Baton Rouge's #1 lifestyle magazine since 2005

High hopes abound as CAA takes over the EBR ACC shelter

On August 1, a new management team took over the East Baton Rouge Parish Animal Control shelter for the first time in almost 25 years. Only four days earlier, the Metro Council approved an agreement with the non-profit Companion Animal Alliance (CAA) to care for the shelter animals. The enforcement of ordinances regarding animals and public safety including investigations into bite, cruelty and other cases remains the responsibility of the City-Parish agency under longtime director Hilton Cole.

After two years of negotiations, the change in shelter leadership represents a hard-fought victory for local animal welfare advocates.

“It’s really been part of an awakening that’s happened all over the country,” says CAA executive committee secretary Nancy Jo Craig, who has been involved in animal rescue since founding the Krewe of Mutts Parade 12 years ago. After decades of trying to make difference, Craig says, animal welfare advocates had begrudgingly conceded that shelters’ poor living conditions and high euthanasia rates were the justifiable result of too many unwanted animals, too few homes and too few dollars in municipal budgets.

Then, in 2007, shelter director Nathan J. Winograd published Redemption, The Myth of Pet Overpopulation and the No Kill Revolution in America, a seminal book that refuted typical shelter excuses and documented the best practices with case studies.

Slowly, Craig says, “[communities began to realize] there is another way to treat the animals more humanely. Even though they are in a shelter, it doesn’t have to be a horrible experience.”

In the summer of 2009, Baton Rouge Area Foundation (BRAF) convened a meeting of animal welfare agencies to discuss the creation of a citywide initiative to insure that no healthy, adoptable animal is euthanized.

Even before a comprehensive No Kill agenda could be inked, BRAF’s Commercial Properties Realty Trust CEO Carolyn E. Martin, Petz Plaza owner Michael Hackett and other sponsors began immediately showcasing shelter dogs at shopping centers to make them more accessible to potential adopters. A few months later, dermatopathologist Peggy Polk, M.D., launched the kitty component, Project Purr. These groups aimed to create foster networks to remove pets from the shelter, rehabilitate and rehome them.

Speech and language therapist Paula Schoen created Friends of the Animals. The non-profit works with pets who remain in the shelter, awaiting reclamation by an owner, adoption, rescue or even euthanasia. For example, Friends raised $20,000 to purchase a freestanding veterinary clinic t-building and invested in the installation of ceiling fans, elevated dog beds with fleece covers, insulation in the open-air kennels and expensive grates for puppy kennels that keep tiny animals dry after kennel cleaning.

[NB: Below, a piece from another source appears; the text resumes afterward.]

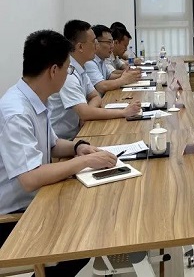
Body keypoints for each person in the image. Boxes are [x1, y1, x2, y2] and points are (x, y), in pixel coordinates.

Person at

Since they were founded, Yelp, Purr and Friends have collectively saved an estimated 1,500 animals from certain euthanization and improved the shelter experience for animals and visitors. Still, despite the three groups’ efforts, some management problems persisted, which routinely resulted in unsanitary conditions and diseased animals. The groups and other animal advocates sought the privatization of sheltering functions as the best way to address the deficiencies. So, on the day of the Metro Council’s vote, CAA named Laura Hinze—formerly of PAWS Chicago, that city’s largest No Kill Humane organization—as the shelter’s executive director.

CAA not only has high expectations of Hinze but the community as well.

“It’s [the new shelter management] a big, wonderful incredible step for the Baton Rouge community,” says Craig. “[But], it will take the whole community to make it better for the animals here. It’s a matter of the community working with the non-profit and the City-Parish.

“People can get involved in a lot of ways,” she says. “They can give $5 or $50 to the shelter, volunteer in the kennels or foster.”

Once CAA establishes aggressive retention and support programs that give owners alternatives to surrendering their pets to the pound, Craig asserts reducing the euthanasia rate is matter of simple math and a strong reclamation and foster program.

“There are 450,000 people in East Baton Rouge Parish and over 6,000 animals are euthanized a year,” she begins. “If 1,0000 of those are redeemed and we could recruit 250 to 500 foster families [who each] take in 10 to 20 animals a year. Then, you’re not euthanizing any animals.”

Some animal lovers are hesitant to foster because they harbor the misconception that they will be required to house high volume of cast-off critters indefinitely.

However, Friends already offers holiday and weekend “furr-loughs” for families willing to take a single animal just for the weekend or even holiday break. Furthermore, Craig says, “The bottom line is: These animals are at Animal Control not because they are bad. They’re at Animal Control because a person has failed it in its life in some way. If you open your heart to an animal [as a foster or adopter], you get lifelong satisfaction when that animal is placed and they get a home for the rest of their lives.”